Background: Youth participating in mobile health (mHealth) intervention trials often engage with the technologies [e.g., applications (app) or mobile-optimized websites] only partially, often prematurely discontinuing use altogether. Limited engagement can impact the interventions effect on behavior change and compromise researchers' ability to test and estimate the true efficacy of their interventions. While mHealth interventions have been shown to be feasible and acceptable to youth, across diverse health conditions, strategies to increase engagement have been less well studied. Specifically, within HIV prevention and care mHealth interventions, there is not consensus as to which components represent the "key ingredients" to support maximal engagement of youth.
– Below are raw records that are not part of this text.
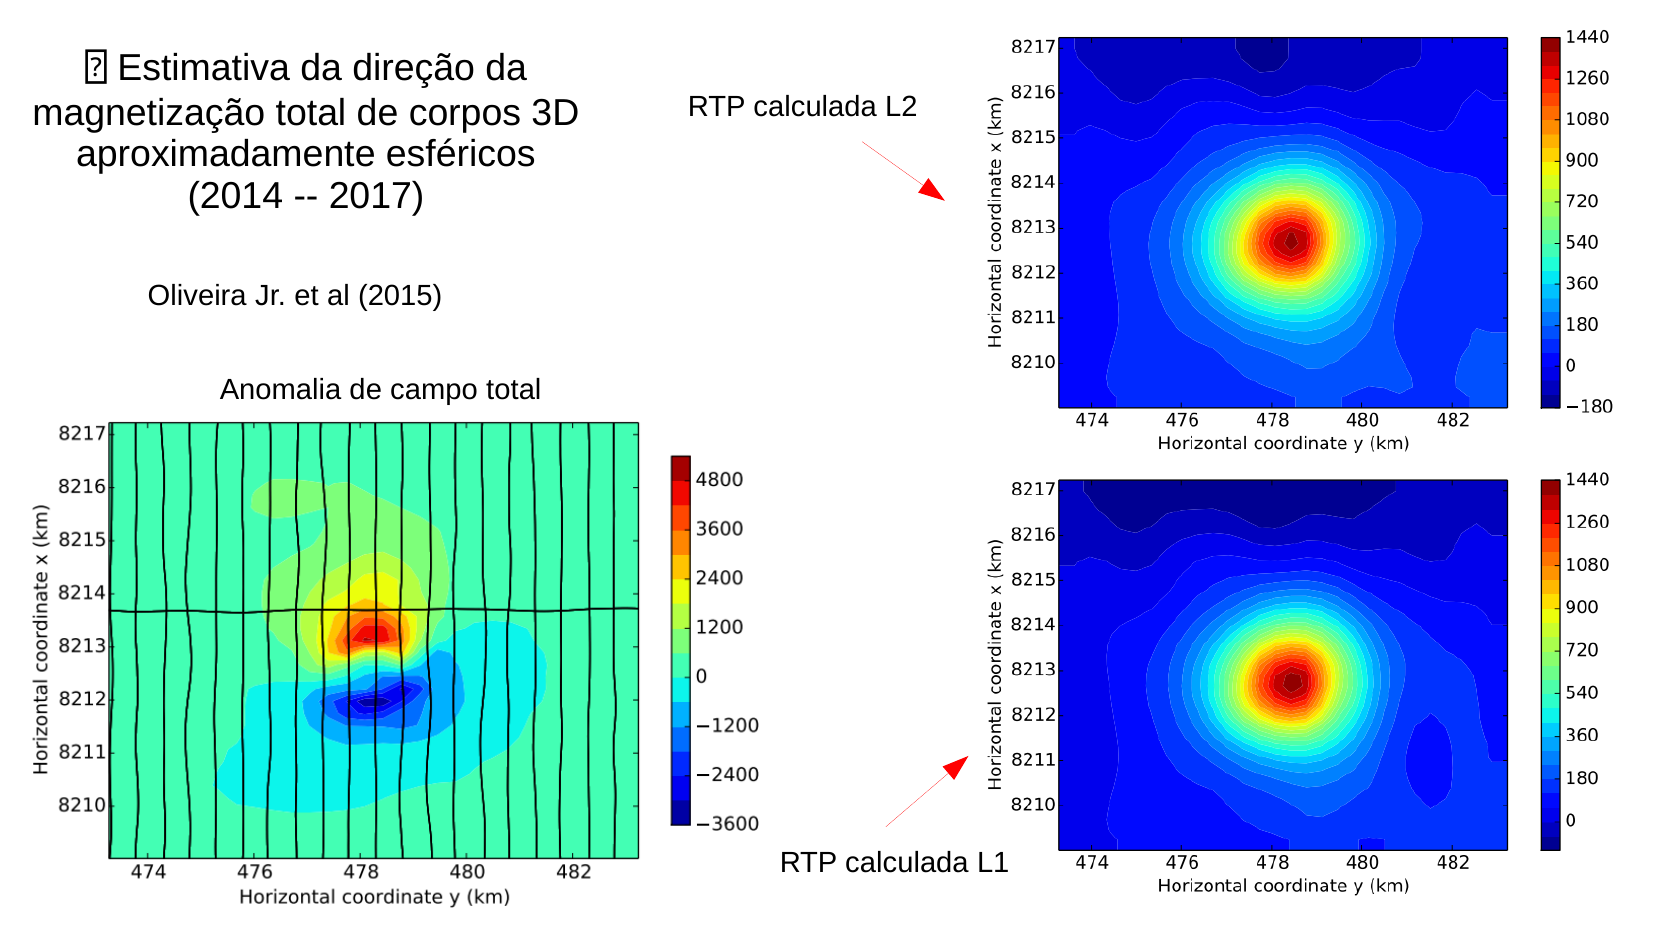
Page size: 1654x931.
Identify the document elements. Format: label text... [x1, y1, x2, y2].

picture [23, 413, 766, 917]
text_box ⍰ Estimativa da direção da magnetização total de corpos 3D aproximadamente esféricos (2014 -- 2017) [17, 32, 603, 258]
picture [978, 20, 1619, 904]
text_box Oliveira Jr. et al (2015) [47, 271, 544, 320]
text_box Anomalia de campo total [204, 366, 557, 414]
text_box RTP calculada L1 [765, 838, 1025, 919]
text_box RTP calculada L2 [673, 82, 934, 163]
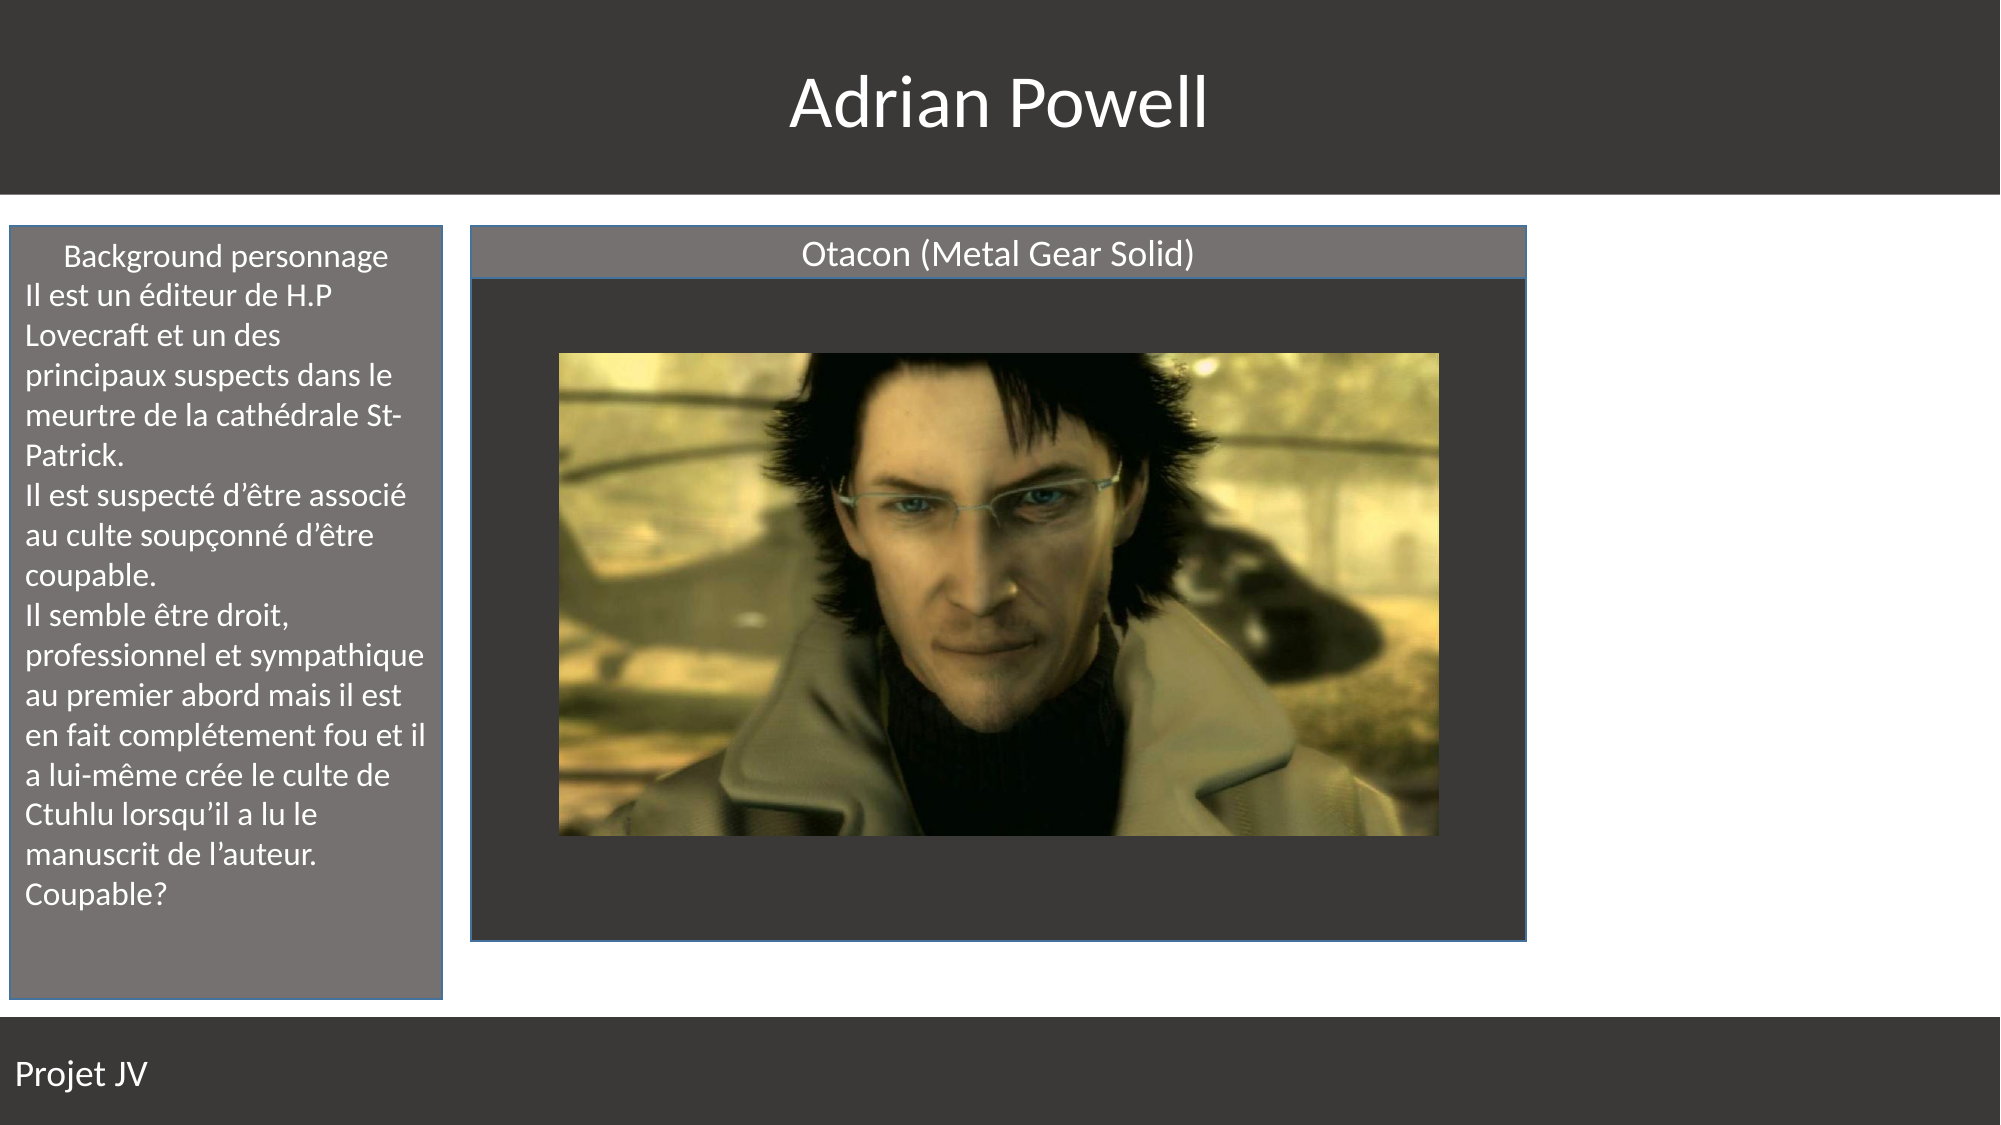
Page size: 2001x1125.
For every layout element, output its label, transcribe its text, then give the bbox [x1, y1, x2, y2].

text_box Adrian Powell [0, 0, 2000, 195]
text_box Projet JV [0, 1017, 2000, 1125]
text_box [471, 278, 1527, 941]
text_box Background personnage Il est un éditeur de H.P Lovecraft et un des principaux suspects dans le meurtre de la cathédrale St-Patrick. Il est suspecté d’être associé au culte soupçonné d’être coupable. Il semble être droit, professionnel et sympathique au premier abord mais il est en fait complétement fou et il a lui-même crée le culte de Ctuhlu lorsqu’il a lu le manuscrit de l’auteur. Coupable? [10, 226, 442, 999]
picture [559, 353, 1439, 837]
text_box Otacon (Metal Gear Solid) [471, 226, 1527, 278]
Further, successful intervention evaluation requires the ability to systematically track users' engagement with intervention components (i.e., paradata) to evaluate its effects on behavior change.
Methods: As part of the Adolescent Medicine Trials Network UNC/Emory Center for Innovative Technology (iTech) portfolio of HIV/AIDS Interventions, we present diverse strategies used across five mHealth protocols seeking to promote youth engagement, track and measure engagement through paradata, and incorporate these components into mHealth intervention evaluations.
Results: We describe the importance of defining and measuring engagement using case studies from iTech to illustrate how different research teams select mHealth features to promote youth engagement over time, taking into account features embedded in the technology design, key mechanisms of change and trial outcomes (e.g., HIV testing, pre-exposure prophylaxis uptake and adherence, HIV treatment adherence). Finally, we discuss how the research teams plan to evaluate engagement's role on their intervention's outcomes.
Conclusions: Based on this synthesis, we discuss strategies to enhance mHealth engagement during intervention development and design, ensure its monitoring and reporting throughout the trial, and evaluate its impact on trial outcomes.
Keywords: HIV prevention and care; engagement; mHealth.